Geneva was on the other side of the world and for many of us on the other side of the day, of the planet and of history. It would be fair to say that our leadership emerged out of those who could afford to stay, though mostly for very short periods of time, in Geneva.
Kenneth Deer, a strong leader and facilitator, maintained a continuous dialogue with Swiss citizens and leadership to try to establish a permanent Indigenous Peoples 'centre' in Geneva to help our political development at the global level.
Geneva is the right place to do that, though New York continues to keep the power of the institutional 'Assembly' of the world's peoples.
The Indigenous Peoples centre has not yet appeared. The 'indicated' support coming from the Canton of Geneva and Swiss Confederation dissolved over time. We had got to the stage of inspecting proposed Geneva buildings to be 'leased' to Indigenous Peoples amidst the 'nest' of the world's international institutions. It just has not happened YET.
I should acknowledge here that DoCIP has fulfilled a wonderful role as a 'secretariat' for Indigenous Peoples and that must be appreciated.

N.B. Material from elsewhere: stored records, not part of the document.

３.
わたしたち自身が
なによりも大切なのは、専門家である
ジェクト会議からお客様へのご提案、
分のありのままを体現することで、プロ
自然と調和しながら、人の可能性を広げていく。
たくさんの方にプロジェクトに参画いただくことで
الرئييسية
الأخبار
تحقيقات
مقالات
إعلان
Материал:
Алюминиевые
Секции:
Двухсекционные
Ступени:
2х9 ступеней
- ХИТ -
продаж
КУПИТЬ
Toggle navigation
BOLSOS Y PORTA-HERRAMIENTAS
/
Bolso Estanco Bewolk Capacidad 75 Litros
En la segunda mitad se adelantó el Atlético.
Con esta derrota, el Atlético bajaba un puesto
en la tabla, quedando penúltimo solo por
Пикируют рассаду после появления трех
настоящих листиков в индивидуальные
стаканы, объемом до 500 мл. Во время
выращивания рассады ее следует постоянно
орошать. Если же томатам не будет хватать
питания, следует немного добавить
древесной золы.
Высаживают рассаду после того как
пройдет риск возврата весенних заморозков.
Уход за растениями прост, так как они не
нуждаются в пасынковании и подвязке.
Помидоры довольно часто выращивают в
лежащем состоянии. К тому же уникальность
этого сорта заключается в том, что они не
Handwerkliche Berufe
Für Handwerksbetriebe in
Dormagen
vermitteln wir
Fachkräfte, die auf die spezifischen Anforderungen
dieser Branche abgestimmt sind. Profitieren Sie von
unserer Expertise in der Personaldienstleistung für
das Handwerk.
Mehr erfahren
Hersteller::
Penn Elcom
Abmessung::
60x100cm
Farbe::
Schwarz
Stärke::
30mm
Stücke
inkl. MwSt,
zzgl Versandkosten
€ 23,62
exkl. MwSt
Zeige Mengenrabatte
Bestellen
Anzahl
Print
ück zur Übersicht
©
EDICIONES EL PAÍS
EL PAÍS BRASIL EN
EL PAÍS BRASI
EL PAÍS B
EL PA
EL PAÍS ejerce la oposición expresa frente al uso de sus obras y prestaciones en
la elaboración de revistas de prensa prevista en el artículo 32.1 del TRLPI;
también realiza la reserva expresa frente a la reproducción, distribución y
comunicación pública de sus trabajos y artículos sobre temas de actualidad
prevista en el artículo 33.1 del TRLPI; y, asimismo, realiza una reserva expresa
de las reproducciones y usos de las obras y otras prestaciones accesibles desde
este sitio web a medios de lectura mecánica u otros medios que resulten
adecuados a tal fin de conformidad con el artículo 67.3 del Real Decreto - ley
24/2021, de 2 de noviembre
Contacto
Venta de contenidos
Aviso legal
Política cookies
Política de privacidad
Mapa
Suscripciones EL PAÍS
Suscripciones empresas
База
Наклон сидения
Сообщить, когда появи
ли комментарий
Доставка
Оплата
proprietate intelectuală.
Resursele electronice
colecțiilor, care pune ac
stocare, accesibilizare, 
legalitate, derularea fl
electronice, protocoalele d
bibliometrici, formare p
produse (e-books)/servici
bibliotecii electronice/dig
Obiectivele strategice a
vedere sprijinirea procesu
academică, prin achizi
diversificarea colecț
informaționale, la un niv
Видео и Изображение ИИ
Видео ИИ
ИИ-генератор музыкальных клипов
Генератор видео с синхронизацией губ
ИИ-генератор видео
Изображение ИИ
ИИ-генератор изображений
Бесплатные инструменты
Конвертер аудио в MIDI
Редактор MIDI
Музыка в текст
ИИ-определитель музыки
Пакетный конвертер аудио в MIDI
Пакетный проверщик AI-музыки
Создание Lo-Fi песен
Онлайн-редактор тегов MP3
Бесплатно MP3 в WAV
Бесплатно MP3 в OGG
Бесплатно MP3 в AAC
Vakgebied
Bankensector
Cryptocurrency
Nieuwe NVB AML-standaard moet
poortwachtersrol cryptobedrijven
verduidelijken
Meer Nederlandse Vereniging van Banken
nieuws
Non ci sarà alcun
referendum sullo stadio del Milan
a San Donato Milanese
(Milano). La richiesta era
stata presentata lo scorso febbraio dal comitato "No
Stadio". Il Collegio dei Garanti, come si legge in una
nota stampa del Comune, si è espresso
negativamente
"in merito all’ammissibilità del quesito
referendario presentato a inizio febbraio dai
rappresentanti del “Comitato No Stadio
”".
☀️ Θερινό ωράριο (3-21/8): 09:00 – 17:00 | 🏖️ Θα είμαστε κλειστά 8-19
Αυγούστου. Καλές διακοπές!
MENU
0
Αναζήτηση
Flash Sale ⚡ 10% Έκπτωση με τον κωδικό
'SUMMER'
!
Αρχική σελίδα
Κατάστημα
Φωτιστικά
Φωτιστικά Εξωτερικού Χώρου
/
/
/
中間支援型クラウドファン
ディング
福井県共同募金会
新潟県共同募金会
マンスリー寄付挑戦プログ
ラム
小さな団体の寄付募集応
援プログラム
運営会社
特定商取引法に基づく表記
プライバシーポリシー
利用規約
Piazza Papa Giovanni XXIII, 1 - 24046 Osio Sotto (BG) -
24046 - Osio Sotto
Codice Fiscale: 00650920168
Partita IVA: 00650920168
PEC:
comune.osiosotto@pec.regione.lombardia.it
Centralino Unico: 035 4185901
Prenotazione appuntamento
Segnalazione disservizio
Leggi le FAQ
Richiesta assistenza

That financial support comes mostly, I believe, from European-based philanthropy and includes EU backing.
Our organisation decided to base a small office in Geneva during the period of drafting of the Declaration. Economically, it made sense as a practical way of participating in the regular sessions of Indigenous Peoples' gatherings. These priority years were between 1996 and 2006.
But the need for political representation in Geneva continues. There is an ever-increasing range of events occurring throughout the international organisations based in Geneva. These institutions are aware of and sensitive to Indigenous Peoples and their international lobbying.
I am retired from the workforce, now nine years, and I survive on a small pension gained from my income earned whilst fighting for human rights of Indigenous Peoples. But I am not retired from life and continue to fight for Indigenous Peoples to enjoy fundamental rights important for their sustainable existence.
The fight for our rights is not yet over. More than ever we need to have permanent presence at Geneva and New York. It is essential because States still refuse to decolonise, to return lands and territories.
States do not even pretend to entertain Indigenous Peoples' rights to resources. The right of peoples to self-determination clearly specifies the right to political, social, cultural and economic development and that all peoples 'may, for their own ends, freely dispose of their natural wealth and resources'.
Denial of these fundamental rights to Indigenous Peoples continues the threat to Indigenous Peoples that existed before the UN affirmed Indigenous Peoples' rights. Ghazali's post is an example of the critical need to participate amidst UN Member States. The Member States like to believe that States represent ALL PEOPLES.
This is not true.
UN Member States might have capacity to create, influence or alter International Law but States just can not represent Indigenous Peoples' interests without full agreement from those Indigenous Peoples, especially from those with whom they share lands, territories and resources.